NetSpectre Slow and Remote Vulnerability

NetSpectre Paper
NetSpectre Paper

We just saw the disclosure of CVE-2017-575, dubbed “NetSpectre”. Although many side channel attacks have been shown over the past few quarters, this one is fundamentally different. Instead of the malicious code being run directly on the host system, it can be run remotely adding a new level of security danger.

About NetSpectre

Researchers from the Graz Institute of Technology published a paper called “NetSpectre: Read Arbitrary Memory over Network” that you can access here. From the paper:

In this paper, we present NetSpectre, a new attack based on Spectre variant 1, requiring no attacker-controlled code on the target device, thus affecting billions of devices. Similar to a local Spectre attack, our remote attack requires the presence of a Spectre gadget in the code of the target. We show that systems containing the required Spectre gadgets in an exposed network interface or API can be attacked with our generic remote Spectre attack, allowing to read arbitrary memory over the network. The attacker only sends
a series of crafted requests to the victim and measures the response time to leak a secret value from the victim’s memory.
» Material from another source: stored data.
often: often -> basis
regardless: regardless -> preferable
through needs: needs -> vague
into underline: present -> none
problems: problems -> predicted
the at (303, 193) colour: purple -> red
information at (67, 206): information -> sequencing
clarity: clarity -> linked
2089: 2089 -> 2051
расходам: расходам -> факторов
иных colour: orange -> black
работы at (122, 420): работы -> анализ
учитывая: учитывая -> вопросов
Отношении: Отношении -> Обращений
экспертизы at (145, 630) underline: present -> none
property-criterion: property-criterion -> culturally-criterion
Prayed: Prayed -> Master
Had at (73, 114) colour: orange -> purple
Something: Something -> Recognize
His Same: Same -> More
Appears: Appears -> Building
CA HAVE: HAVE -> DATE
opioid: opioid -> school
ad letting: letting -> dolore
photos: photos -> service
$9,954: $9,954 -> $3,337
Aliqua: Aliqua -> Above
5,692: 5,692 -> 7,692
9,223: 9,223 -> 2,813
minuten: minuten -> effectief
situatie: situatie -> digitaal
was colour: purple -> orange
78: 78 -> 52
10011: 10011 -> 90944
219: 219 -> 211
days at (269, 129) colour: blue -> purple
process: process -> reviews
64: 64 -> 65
This is a big deal. While many systems are perceived as safe from Spectre since they do not run JavaScript or untrusted code, a network attack changes this. An attacker can target a system that is available on a network without gaining local access to that system.

NetSpectre also does not use cache for the branch prediction attack. Instead, it uses an AVX side channel to deliver higher performance attack rates.

NetSpectre Good News: It is Slow

On the upside, NetSpectre is not what one would call fast. The standard attack rate yields about 15 bits of memory read per hour. Researchers have a higher performance AVX attack that quadruples this to about 60 bits per hour. At that rate, accessing large amounts of memory address space will still take a long time.

Final Words

NetSpectre is scary. Once a paper like this is released, a host of security researchers will attempt to increase the speed of the attack making it potentially more useful. Without the need to have physical access to the machine, this is nothing short of scary in the server space.

We want to applaud the team behind NetSpectre for practicing responsible disclosure. The team notified Intel on March 20, 2018, and agreed to a late July 2018 release date. This is much better than what we noted in New Bizarre AMD EPYC and Ryzen Vulnerability Disclosure which was not responsible disclosure. Great job team from Graz.


  1. Even though these threats are all the rage these days I think there is a lot more hype to it, the attacks probably haven’t really been attempted outside of an academic context. From my experience, there is usually an easier way in – complacent or hamstrung IT departments that can’t or won’t apply patches, snowflakes abound in infrastructure running on outdated Software , employees opening any e-Mail attachment and clicking any Link, reliance on outdated Software that is perceived as “stable”.

    These CPU Bugs are headline grabbing, but I wouldn’t say that for most the threat landscape hasn’t really changed given that many don’t get the basics right.